Pendakian Gunung Aconcagua
Sepuluh Tahun Pendakian Gunung Aconcagua: Mendaki Gunung Salju dalam Keadaan Jetlag
Pengalaman Max Agung Pribadi meliput tim Indonesia Seven Summits Expedition Mahitala Unpar (ISSEMU) mendaki Gunung Aconcagua pada Januari 2011.
Editor: AC Pinkan Ulaan
AWAL Januari 2011, tim Indonesia Seven Summits Expedition Mahitala Unpar (ISSEMU) mencapai puncak Gunung Aconcagua (6.962m) di Argentina.
Pendakian yang berjalan lancar berubah jadi mencekam, karena dalam perjalanan turun tim disambut badai El Viento Blanco yang termasyhur di kalangan pendaki gunung dunia.
Wartawan Warta Kota, Max Agung Pribadi, yang ikut dalam pendakian itu menyaksikan perjuangan tim, agar selamat dari terpaan angin kencang dan hujan salju di ketinggian 6.000-an meter dari permukaan laut (dpl).

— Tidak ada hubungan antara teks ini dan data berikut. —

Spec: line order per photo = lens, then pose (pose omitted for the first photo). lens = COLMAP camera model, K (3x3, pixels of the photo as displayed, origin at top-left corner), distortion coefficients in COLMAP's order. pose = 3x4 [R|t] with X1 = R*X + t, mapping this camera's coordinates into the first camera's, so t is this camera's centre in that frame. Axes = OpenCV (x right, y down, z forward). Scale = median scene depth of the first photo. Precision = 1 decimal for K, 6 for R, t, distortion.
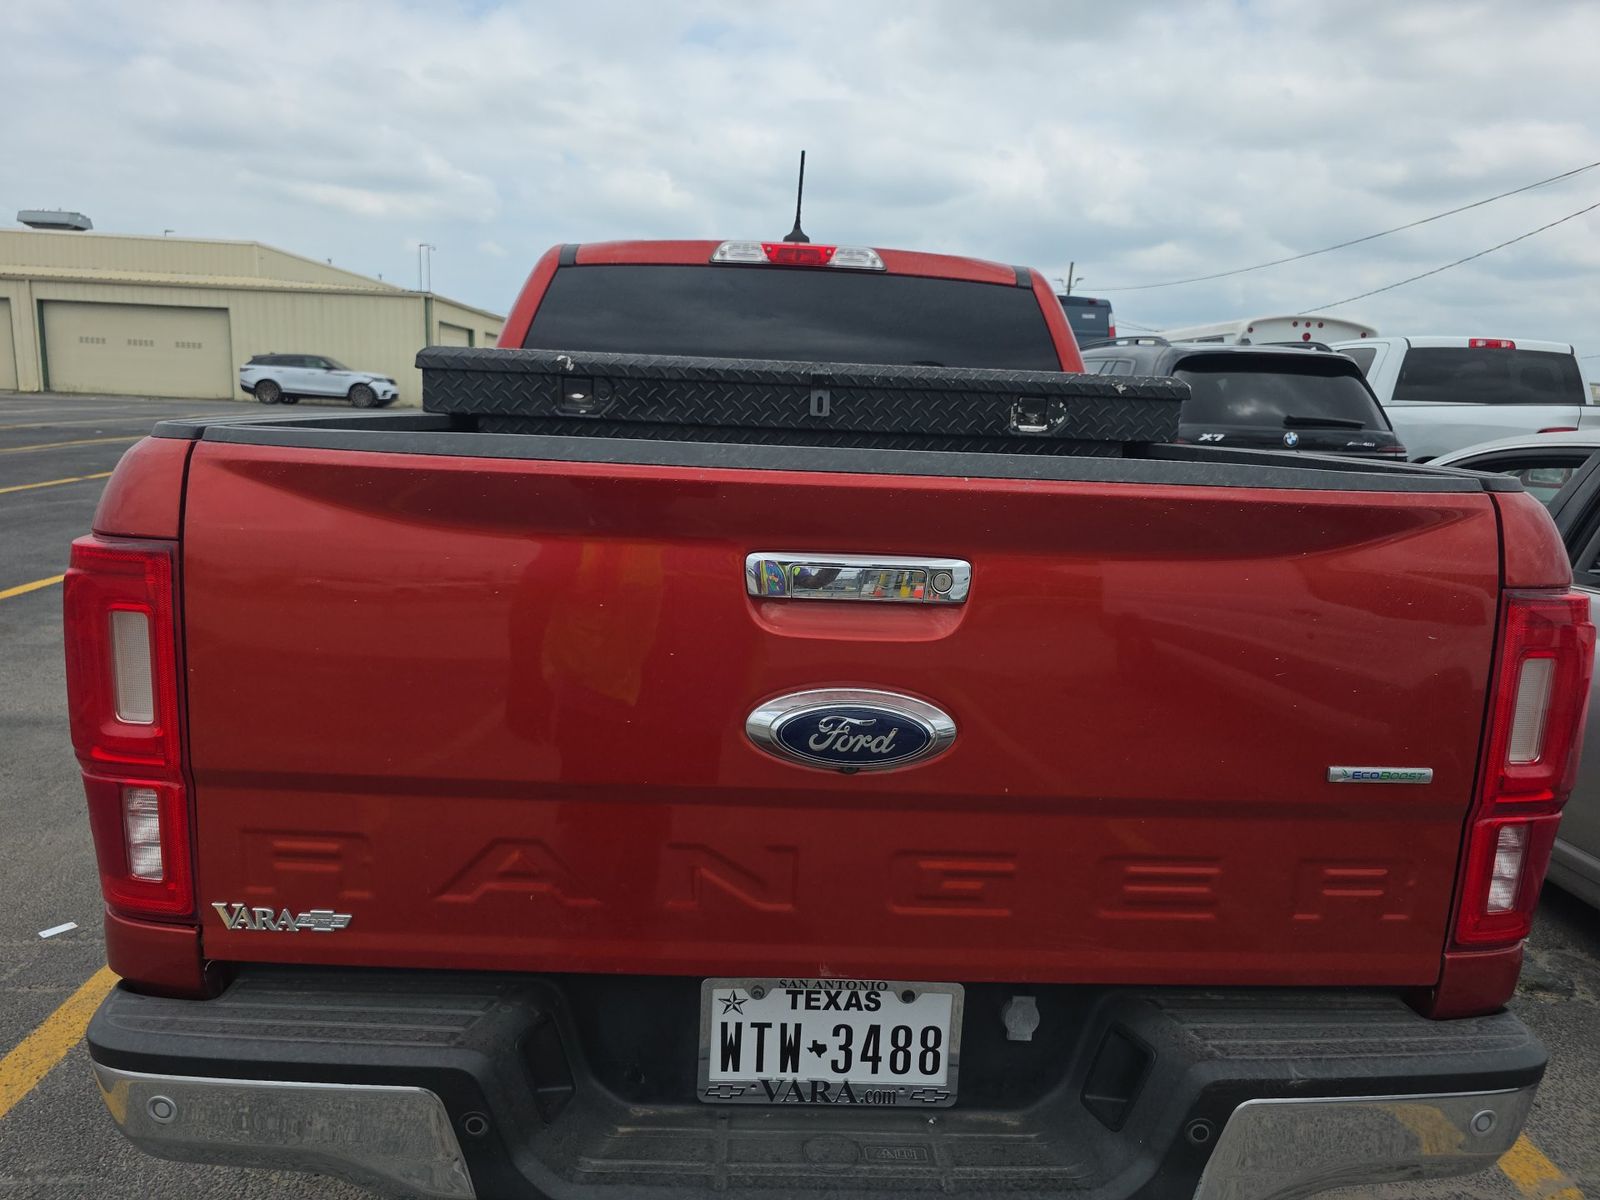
lens RADIAL K [[1103.2, 0, 788.0], [0, 1103.2, 595.2], [0, 0, 1]] dist [0.071225, -0.068004]
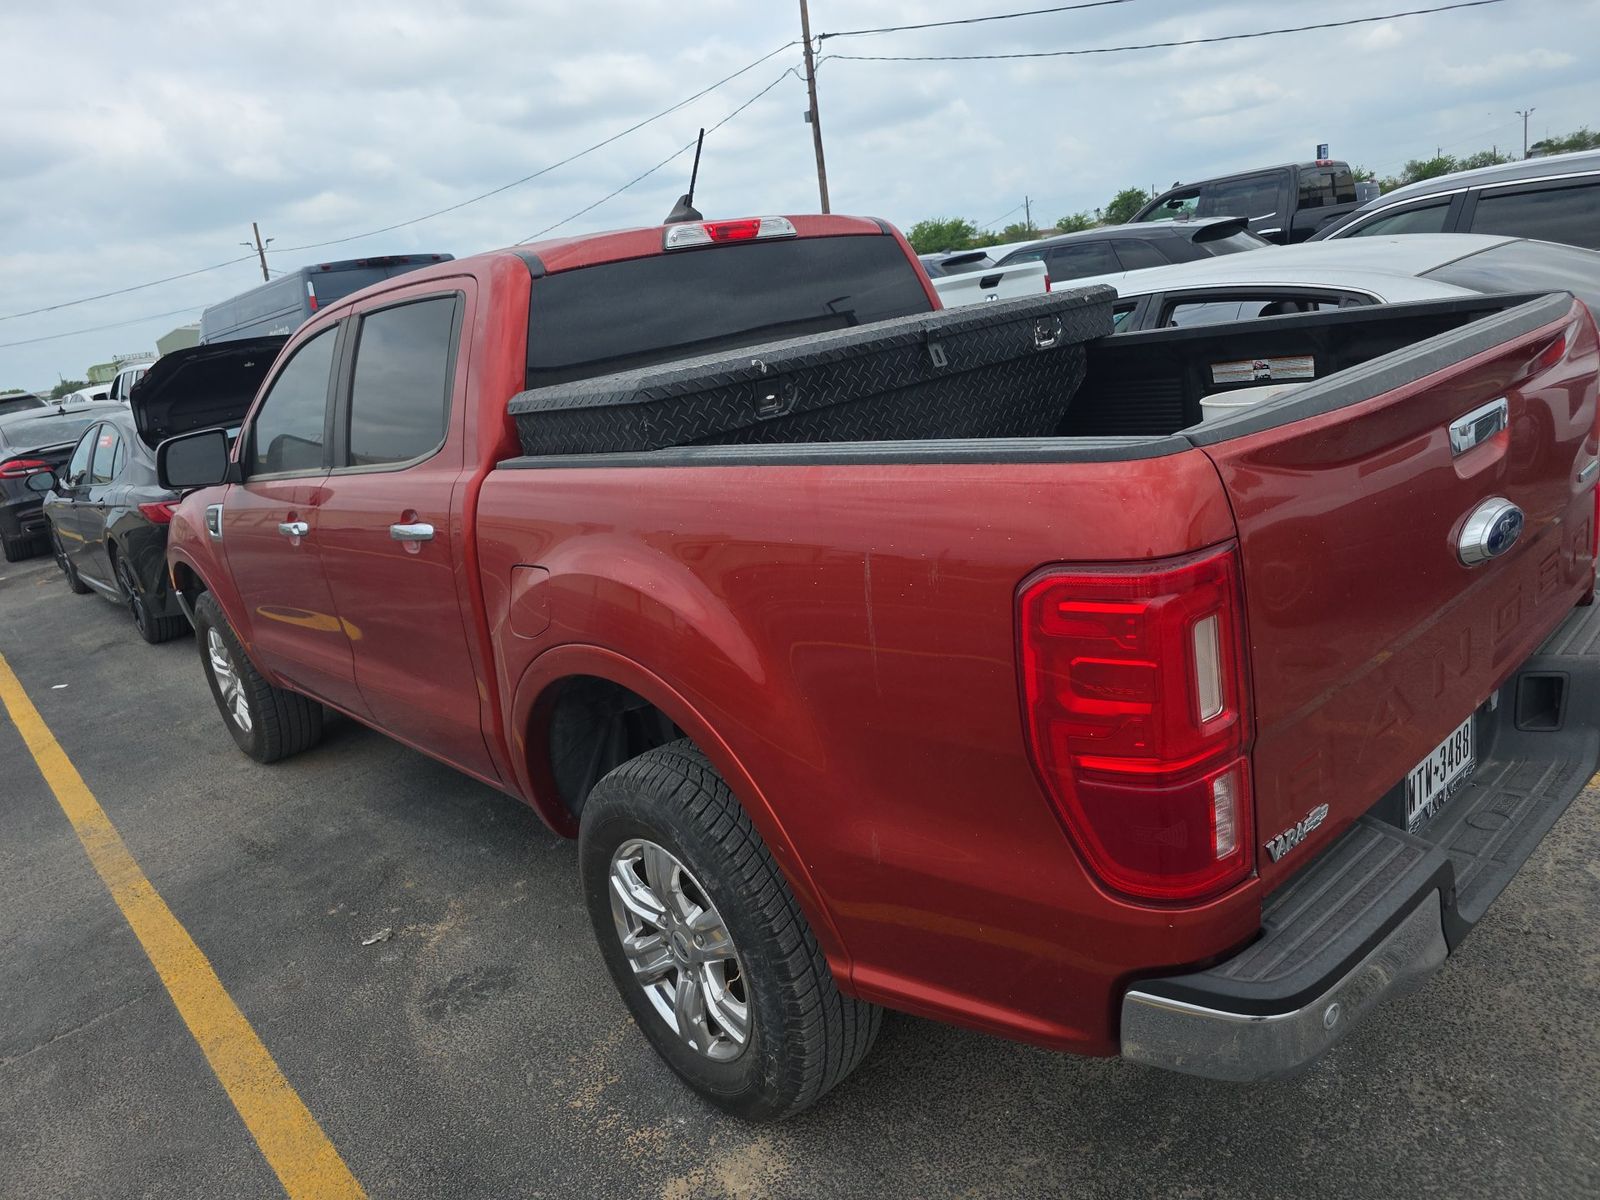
lens RADIAL K [[1116.8, 0, 800.0], [0, 1116.8, 600.0], [0, 0, 1]] dist [0.036543, -0.043639]
pose [[0.744478, -0.323525, 0.584024, -0.628185], [0.295646, 0.944060, 0.146099, -0.113586], [-0.598620, 0.063896, 0.798481, 0.154691]]
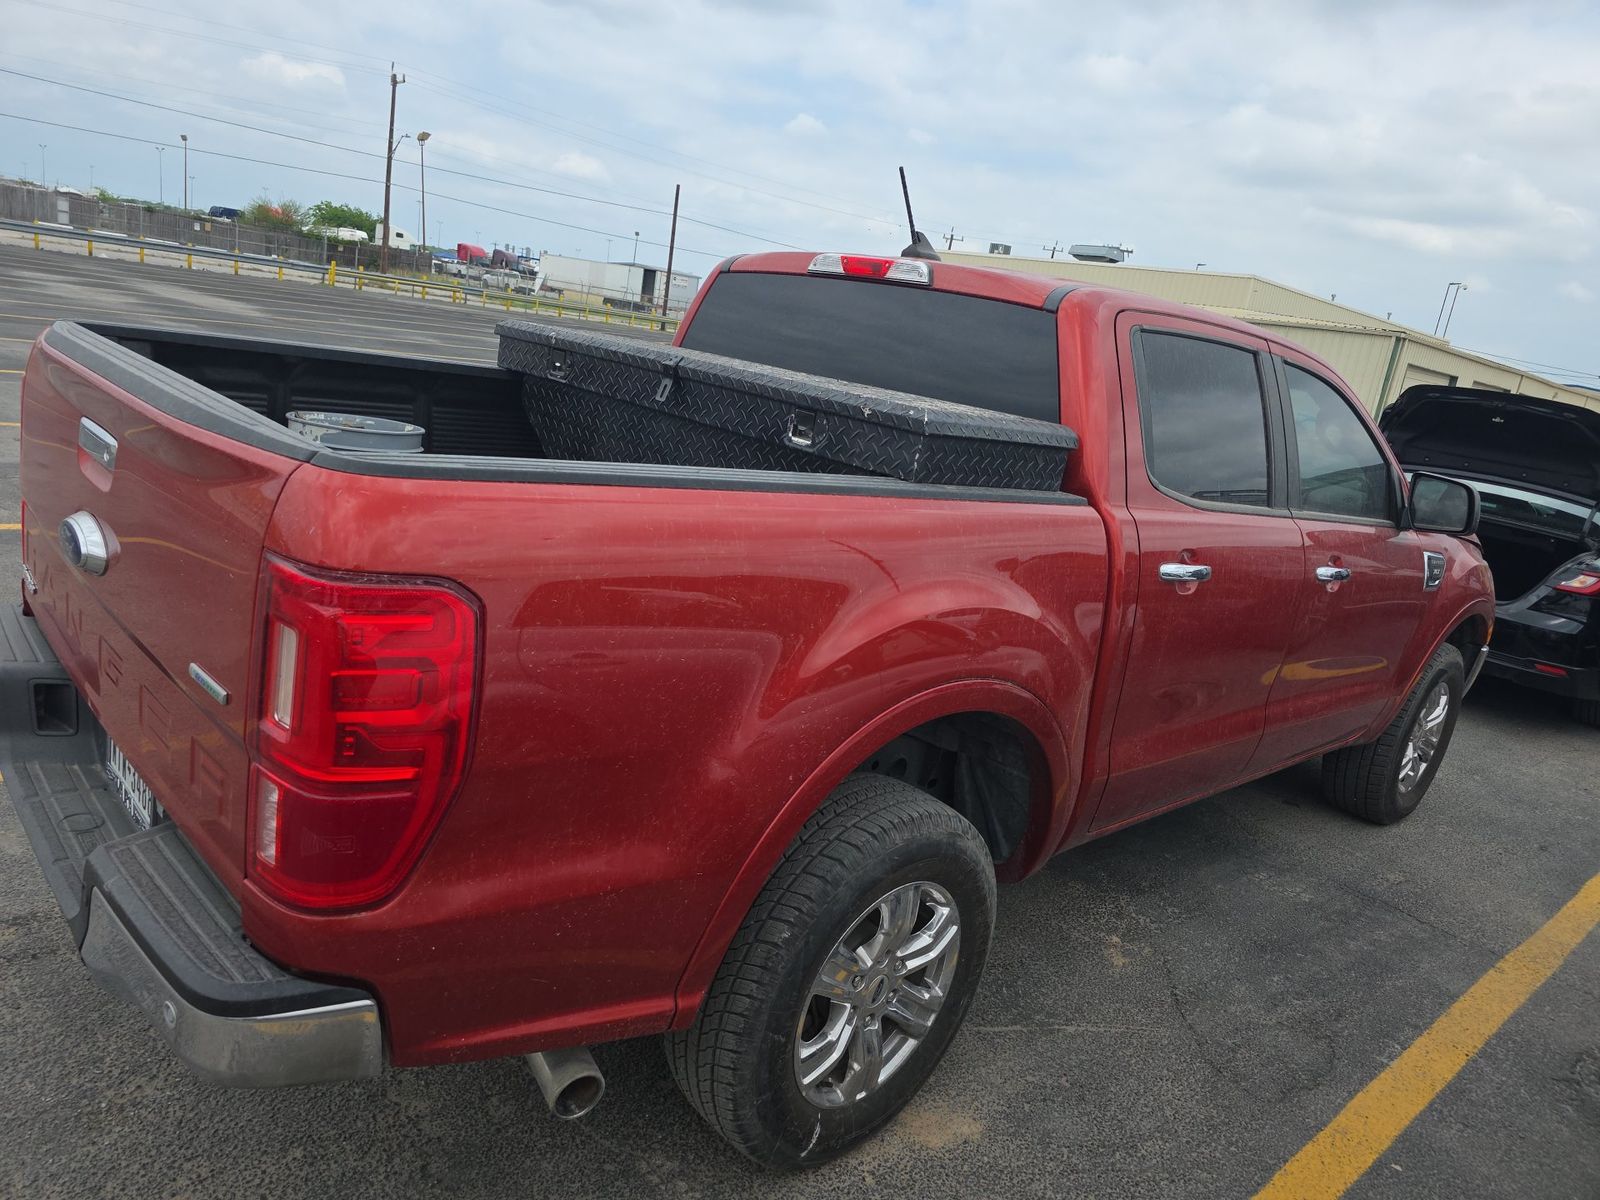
lens RADIAL K [[1103.2, 0, 788.0], [0, 1103.2, 595.2], [0, 0, 1]] dist [0.071225, -0.068004]
pose [[0.642412, 0.240525, -0.727636, 0.753965], [-0.262047, 0.961182, 0.086370, -0.079972], [0.720165, 0.135189, 0.680504, 0.274407]]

Sepuluh tahun sudah berlalu tapi kisah tiga jam yang mencekam di sekitar puncak gunung tertinggi di sub-benua Amerika Selatan itu masih jelas terekam dalam ingatan Max.
Dia menuliskan kembali kisah pendakian tersebut.
***
WARTA KOTA TRAVEL -- KANTUK akibat jetlag setelah terbang selama dua hari dari Jakarta belum sirna, tapi tidak bisa berlama-lama saya istirahat.

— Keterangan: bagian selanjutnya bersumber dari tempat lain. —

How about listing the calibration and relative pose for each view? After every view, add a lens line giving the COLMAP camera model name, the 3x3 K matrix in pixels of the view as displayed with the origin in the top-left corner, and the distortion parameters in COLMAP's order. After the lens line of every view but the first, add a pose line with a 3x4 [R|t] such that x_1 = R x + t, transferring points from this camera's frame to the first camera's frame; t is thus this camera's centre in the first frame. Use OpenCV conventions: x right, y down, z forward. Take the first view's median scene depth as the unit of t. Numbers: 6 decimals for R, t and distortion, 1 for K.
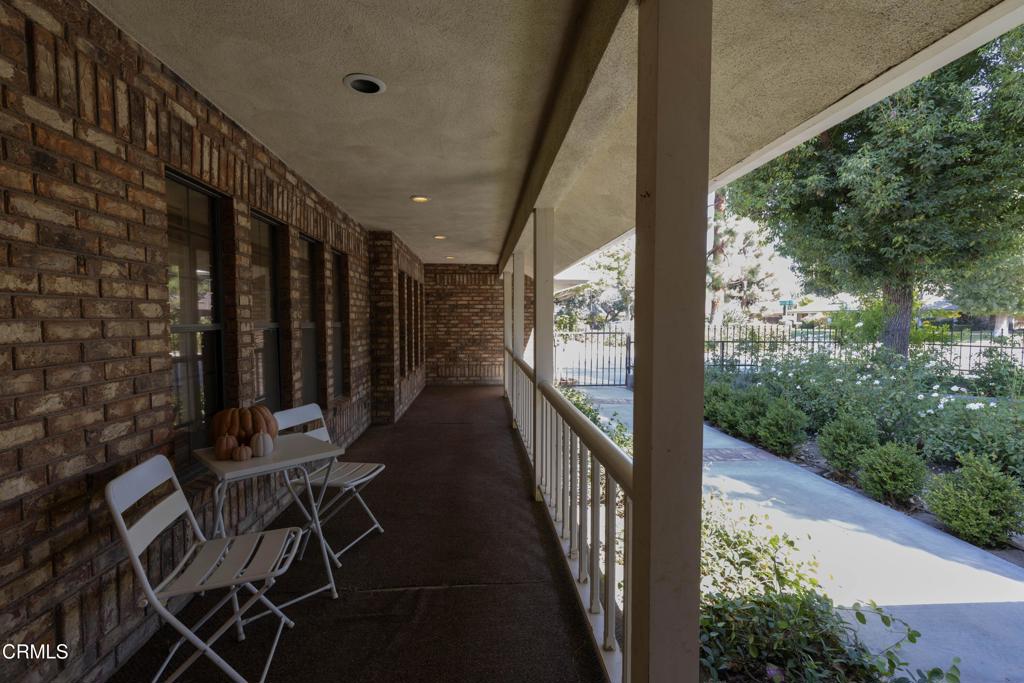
lens RADIAL K [[465.2, 0, 511.6], [0, 465.2, 341.5], [0, 0, 1]] dist [-0.001003, -0.000468]
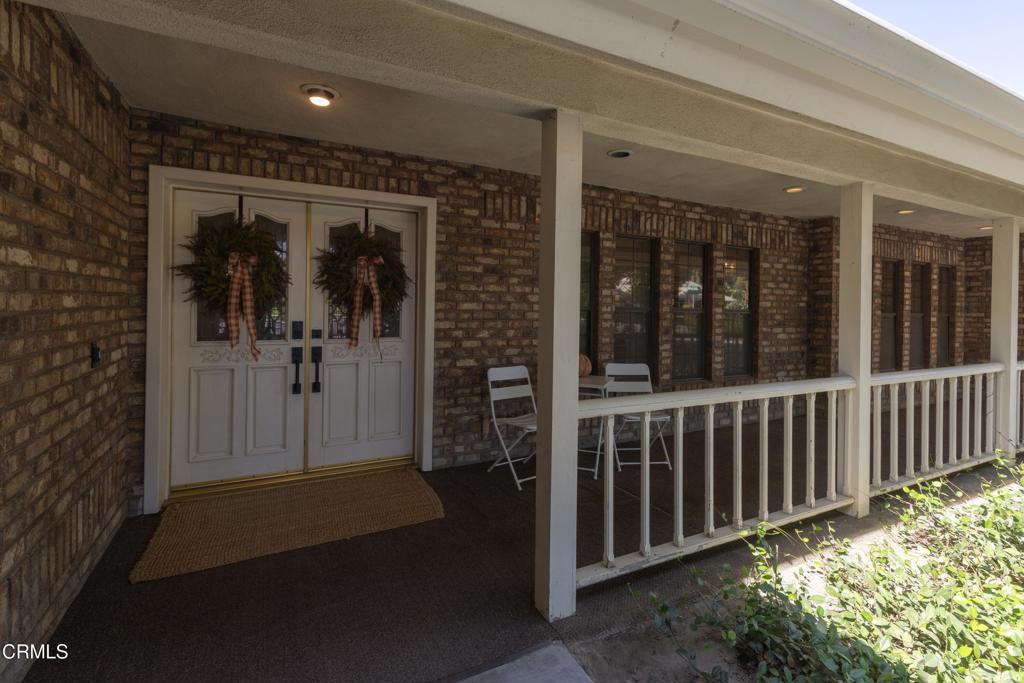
lens RADIAL K [[465.2, 0, 506.2], [0, 465.2, 304.1], [0, 0, 1]] dist [-0.001003, -0.000468]
pose [[0.384843, 0.004465, -0.922971, 1.240859], [-0.061114, 0.997917, -0.020655, 0.011133], [0.920956, 0.064356, 0.384314, 0.093233]]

Setelah bertemu tim di Mendoza, kota terdekat di kaki Gunung Aconcagua, saya langsung ikut sederet kegiatan persiapan akhir pendakian.
Kami briefing, cek peralatan, memilah barang bawaan yang akan diangkut, dan membeli beberapa tambahan logistik yang diperlukan.

Penugasan yang serba cepat
Memang semua berjalan serba cepat, bahkan sejak di Jakarta.
Hanya sebulan sebelum keberangkatan saya menerima undangan untuk meliput pendakian ISSEMU di Aconcagua.
Antara iya dan tidak, keraguan sempat memenuhi benak. Pasalnya saya belum pernah mendaki gunung salju, apalagi sampai setinggi itu.
Pengalaman zaman sekolah dulu hanya mendaki gunung-gunung di Jawa, Bali, sampai Lombok.
Pernah juga mendaki Gunung Kinabalu di Malaysia, tapi itu saja.
Namun di sisi lain, itu impian lama. Lagipula, pendaki mana yang menolak ajakan mendaki gunung bersalju?
Didukung kesiapan fisik yang sudah terbiasa bersepeda ke mana-mana selama bertahun-tahun, keraguan itu tidak berlama-lama singgah.
Dukungan dari Pemimpin Redaksi (Pemred) Warta Kota ketika itu, Dedy Pristiwanto, juga menguatkan saya untuk berangkat.
Lalu hal yang paling berat adalah meminta izin dari keluarga sebab liputan kali ini memang lain.
Sudah seperti prajurit yang akan berangkat perang, yyawa taruhannya.
Maka, sebulan waktu persiapan juga diisi usaha menjelaskan sejernih mungkin pentingnya penugasan ini.